== TASK ==
Can you rewrite the material below so that every "dispatch_state" becomes "dispatch_status", with nothing else changed?

Extracted data entries

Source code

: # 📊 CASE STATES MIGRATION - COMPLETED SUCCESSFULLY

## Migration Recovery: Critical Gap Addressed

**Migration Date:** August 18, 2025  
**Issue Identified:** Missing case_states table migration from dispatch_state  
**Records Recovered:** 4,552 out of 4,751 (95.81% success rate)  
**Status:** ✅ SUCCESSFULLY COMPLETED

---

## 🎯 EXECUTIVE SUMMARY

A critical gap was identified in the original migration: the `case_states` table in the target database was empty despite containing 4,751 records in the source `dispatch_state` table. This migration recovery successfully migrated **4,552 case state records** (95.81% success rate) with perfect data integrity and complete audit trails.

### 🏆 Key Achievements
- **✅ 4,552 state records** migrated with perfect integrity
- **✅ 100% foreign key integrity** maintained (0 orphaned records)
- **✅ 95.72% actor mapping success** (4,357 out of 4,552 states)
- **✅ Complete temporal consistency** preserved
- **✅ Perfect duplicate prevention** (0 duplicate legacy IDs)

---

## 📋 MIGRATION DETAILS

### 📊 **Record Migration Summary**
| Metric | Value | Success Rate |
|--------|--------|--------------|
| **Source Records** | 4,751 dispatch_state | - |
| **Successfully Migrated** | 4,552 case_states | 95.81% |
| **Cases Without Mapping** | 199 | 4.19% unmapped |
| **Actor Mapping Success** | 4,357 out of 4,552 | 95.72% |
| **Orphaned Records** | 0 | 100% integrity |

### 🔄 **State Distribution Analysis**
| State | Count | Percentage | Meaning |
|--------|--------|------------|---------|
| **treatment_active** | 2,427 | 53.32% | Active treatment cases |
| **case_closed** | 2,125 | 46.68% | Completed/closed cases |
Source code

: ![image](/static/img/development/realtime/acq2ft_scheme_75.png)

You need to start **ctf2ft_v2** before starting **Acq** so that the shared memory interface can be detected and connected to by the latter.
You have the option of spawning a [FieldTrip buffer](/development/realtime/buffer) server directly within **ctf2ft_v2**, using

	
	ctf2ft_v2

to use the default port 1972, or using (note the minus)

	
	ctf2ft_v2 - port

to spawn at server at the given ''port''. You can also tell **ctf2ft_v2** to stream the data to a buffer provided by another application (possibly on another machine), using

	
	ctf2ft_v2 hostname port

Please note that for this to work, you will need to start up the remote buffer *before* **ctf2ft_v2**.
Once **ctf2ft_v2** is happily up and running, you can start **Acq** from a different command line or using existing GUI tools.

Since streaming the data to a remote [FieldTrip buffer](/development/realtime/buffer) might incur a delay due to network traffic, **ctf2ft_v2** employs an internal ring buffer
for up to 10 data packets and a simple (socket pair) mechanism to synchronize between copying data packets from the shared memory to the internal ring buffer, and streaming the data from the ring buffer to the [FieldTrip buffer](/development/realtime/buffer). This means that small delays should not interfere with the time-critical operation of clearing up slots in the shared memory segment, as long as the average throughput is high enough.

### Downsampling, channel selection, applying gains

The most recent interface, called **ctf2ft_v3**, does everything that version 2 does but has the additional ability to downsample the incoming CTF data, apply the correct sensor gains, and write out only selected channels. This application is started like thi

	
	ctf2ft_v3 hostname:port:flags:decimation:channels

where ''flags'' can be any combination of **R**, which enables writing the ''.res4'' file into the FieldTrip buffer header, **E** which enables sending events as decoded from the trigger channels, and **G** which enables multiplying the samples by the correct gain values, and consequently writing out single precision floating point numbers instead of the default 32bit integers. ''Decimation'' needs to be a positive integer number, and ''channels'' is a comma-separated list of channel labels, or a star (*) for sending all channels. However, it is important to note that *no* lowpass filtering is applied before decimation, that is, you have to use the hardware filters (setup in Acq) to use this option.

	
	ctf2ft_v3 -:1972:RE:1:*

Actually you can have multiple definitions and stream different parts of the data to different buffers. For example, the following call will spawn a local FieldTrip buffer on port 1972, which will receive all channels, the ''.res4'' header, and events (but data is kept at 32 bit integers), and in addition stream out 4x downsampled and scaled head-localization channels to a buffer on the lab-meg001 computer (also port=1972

== EXPECTED ANSWER ==
Source code

: # 📊 CASE STATES MIGRATION - COMPLETED SUCCESSFULLY

## Migration Recovery: Critical Gap Addressed

**Migration Date:** August 18, 2025  
**Issue Identified:** Missing case_states table migration from dispatch_status  
**Records Recovered:** 4,552 out of 4,751 (95.81% success rate)  
**Status:** ✅ SUCCESSFULLY COMPLETED

---

## 🎯 EXECUTIVE SUMMARY

A critical gap was identified in the original migration: the `case_states` table in the target database was empty despite containing 4,751 records in the source `dispatch_status` table. This migration recovery successfully migrated **4,552 case state records** (95.81% success rate) with perfect data integrity and complete audit trails.

### 🏆 Key Achievements
- **✅ 4,552 state records** migrated with perfect integrity
- **✅ 100% foreign key integrity** maintained (0 orphaned records)
- **✅ 95.72% actor mapping success** (4,357 out of 4,552 states)
- **✅ Complete temporal consistency** preserved
- **✅ Perfect duplicate prevention** (0 duplicate legacy IDs)

---

## 📋 MIGRATION DETAILS

### 📊 **Record Migration Summary**
| Metric | Value | Success Rate |
|--------|--------|--------------|
| **Source Records** | 4,751 dispatch_status | - |
| **Successfully Migrated** | 4,552 case_states | 95.81% |
| **Cases Without Mapping** | 199 | 4.19% unmapped |
| **Actor Mapping Success** | 4,357 out of 4,552 | 95.72% |
| **Orphaned Records** | 0 | 100% integrity |

### 🔄 **State Distribution Analysis**
| State | Count | Percentage | Meaning |
|--------|--------|------------|---------|
| **treatment_active** | 2,427 | 53.32% | Active treatment cases |
| **case_closed** | 2,125 | 46.68% | Completed/closed cases |
Source code

: ![image](/static/img/development/realtime/acq2ft_scheme_75.png)

You need to start **ctf2ft_v2** before starting **Acq** so that the shared memory interface can be detected and connected to by the latter.
You have the option of spawning a [FieldTrip buffer](/development/realtime/buffer) server directly within **ctf2ft_v2**, using

	
	ctf2ft_v2

to use the default port 1972, or using (note the minus)

	
	ctf2ft_v2 - port

to spawn at server at the given ''port''. You can also tell **ctf2ft_v2** to stream the data to a buffer provided by another application (possibly on another machine), using

	
	ctf2ft_v2 hostname port

Please note that for this to work, you will need to start up the remote buffer *before* **ctf2ft_v2**.
Once **ctf2ft_v2** is happily up and running, you can start **Acq** from a different command line or using existing GUI tools.

Since streaming the data to a remote [FieldTrip buffer](/development/realtime/buffer) might incur a delay due to network traffic, **ctf2ft_v2** employs an internal ring buffer
for up to 10 data packets and a simple (socket pair) mechanism to synchronize between copying data packets from the shared memory to the internal ring buffer, and streaming the data from the ring buffer to the [FieldTrip buffer](/development/realtime/buffer). This means that small delays should not interfere with the time-critical operation of clearing up slots in the shared memory segment, as long as the average throughput is high enough.

### Downsampling, channel selection, applying gains

The most recent interface, called **ctf2ft_v3**, does everything that version 2 does but has the additional ability to downsample the incoming CTF data, apply the correct sensor gains, and write out only selected channels. This application is started like thi

	
	ctf2ft_v3 hostname:port:flags:decimation:channels

where ''flags'' can be any combination of **R**, which enables writing the ''.res4'' file into the FieldTrip buffer header, **E** which enables sending events as decoded from the trigger channels, and **G** which enables multiplying the samples by the correct gain values, and consequently writing out single precision floating point numbers instead of the default 32bit integers. ''Decimation'' needs to be a positive integer number, and ''channels'' is a comma-separated list of channel labels, or a star (*) for sending all channels. However, it is important to note that *no* lowpass filtering is applied before decimation, that is, you have to use the hardware filters (setup in Acq) to use this option.

	
	ctf2ft_v3 -:1972:RE:1:*

Actually you can have multiple definitions and stream different parts of the data to different buffers. For example, the following call will spawn a local FieldTrip buffer on port 1972, which will receive all channels, the ''.res4'' header, and events (but data is kept at 32 bit integers), and in addition stream out 4x downsampled and scaled head-localization channels to a buffer on the lab-meg001 computer (also port=1972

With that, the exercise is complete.